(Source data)
○ ○ ○ ○ ○ ○ ○

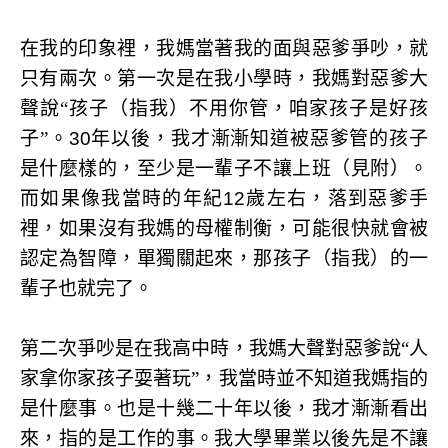
在我的印象裡，我媽當著我的面與惡爹爭吵，就
只有兩次。第一次是在我小學時，我媽對惡爹大
聲說“孩子（指我）不用你管，咱家孩子是好孩
子”。
30
年以後，我才漸漸知道被惡爹管的孩子
是什麼樣的，至少是一輩子不讓上班（見附）。
而如果像我當時的年紀
12
歲左右，落到惡爹手
裡，如果沒有我媽的母權制衡，可能很快就會被
認定為智障，單獨關起來，那孩子（指我）的一
輩子也就完了。
第二次爭吵是在我高中時，我媽大聲對惡爹說“人
家拿你家孩子耍著玩”，我當時並不知道我媽指的
是什麼事。也是十幾二十年以後，我才漸漸看出
來，指的是工作的事。我大學畢業以後先是不讓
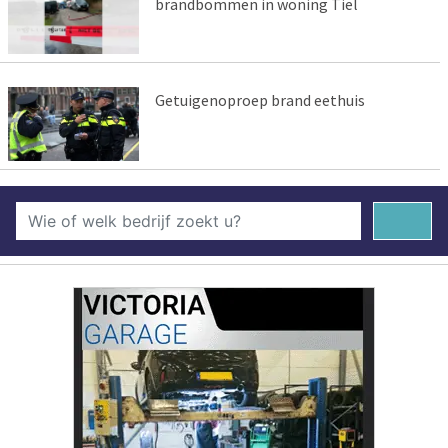
brandbommen in woning Tiel
Getuigenoproep brand eethuis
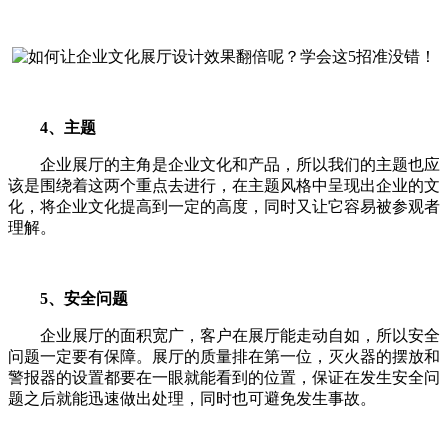
4、主题
企业展厅的主角是企业文化和产品，所以我们的主题也应
该是围绕着这两个重点去进行，在主题风格中呈现出企业的文
化，将企业文化提高到一定的高度，同时又让它容易被参观者
理解。
5、安全问题
企业展厅的面积宽广，客户在展厅能走动自如，所以安全
问题一定要有保障。展厅的质量排在第一位，灭火器的摆放和
警报器的设置都要在一眼就能看到的位置，保证在发生安全问
题之后就能迅速做出处理，同时也可避免发生事故。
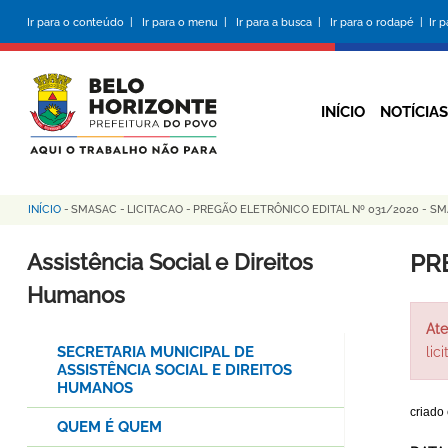
Pular
Ir para o conteúdo |
Ir para o menu |
Ir para a busca |
Ir para o rodapé |
Ir 
para
o
conteúdo
principal
INÍCIO
NOTÍCIAS
INÍCIO
-
SMASAC
-
LICITACAO
-
PREGÃO ELETRÔNICO EDITAL Nº 031/2020 - S
Trilha
de
Assistência Social e Direitos
PR
navegação
Humanos
Ate
SECRETARIA MUNICIPAL DE
lic
ASSISTÊNCIA SOCIAL E DIREITOS
HUMANOS
criado
QUEM É QUEM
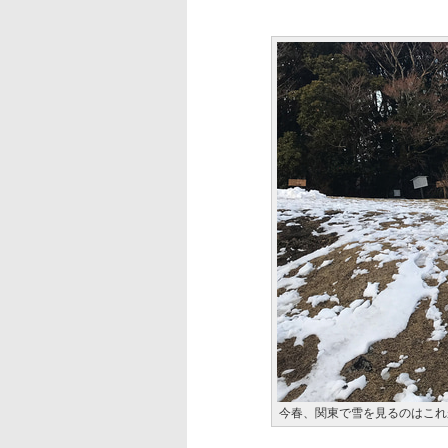
今春、関東で雪を見るのはこれ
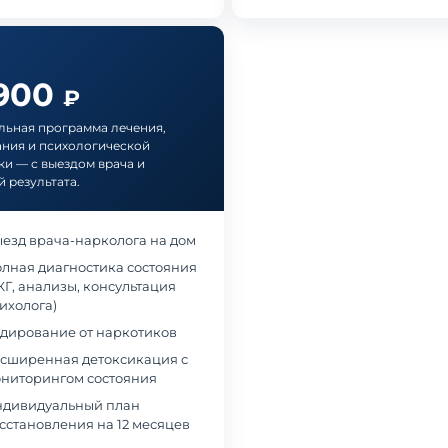
 900
₽
ьная программа лечения,
ния и психологической
и — с выездом врача и
й результата.
езд врача-нарколога на дом
лная диагностика состояния
КГ, анализы, консультация
ихолога)
дирование от наркотиков
сширенная детоксикация с
ниторингом состояния
дивидуальный план
сстановления на 12 месяцев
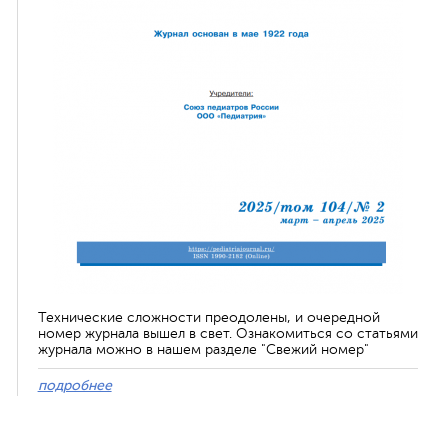
Технические сложности преодолены, и очередной
номер журнала вышел в свет. Ознакомиться со статьями
журнала можно в нашем разделе "Свежий номер"
подробнее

○ ○ ○ ○ ○ ○ ○

EXERCISE OBJECTIVE –
Going through the entries above, count the lines with the word "para". Give only the result.

WRITTEN ANSWER –
5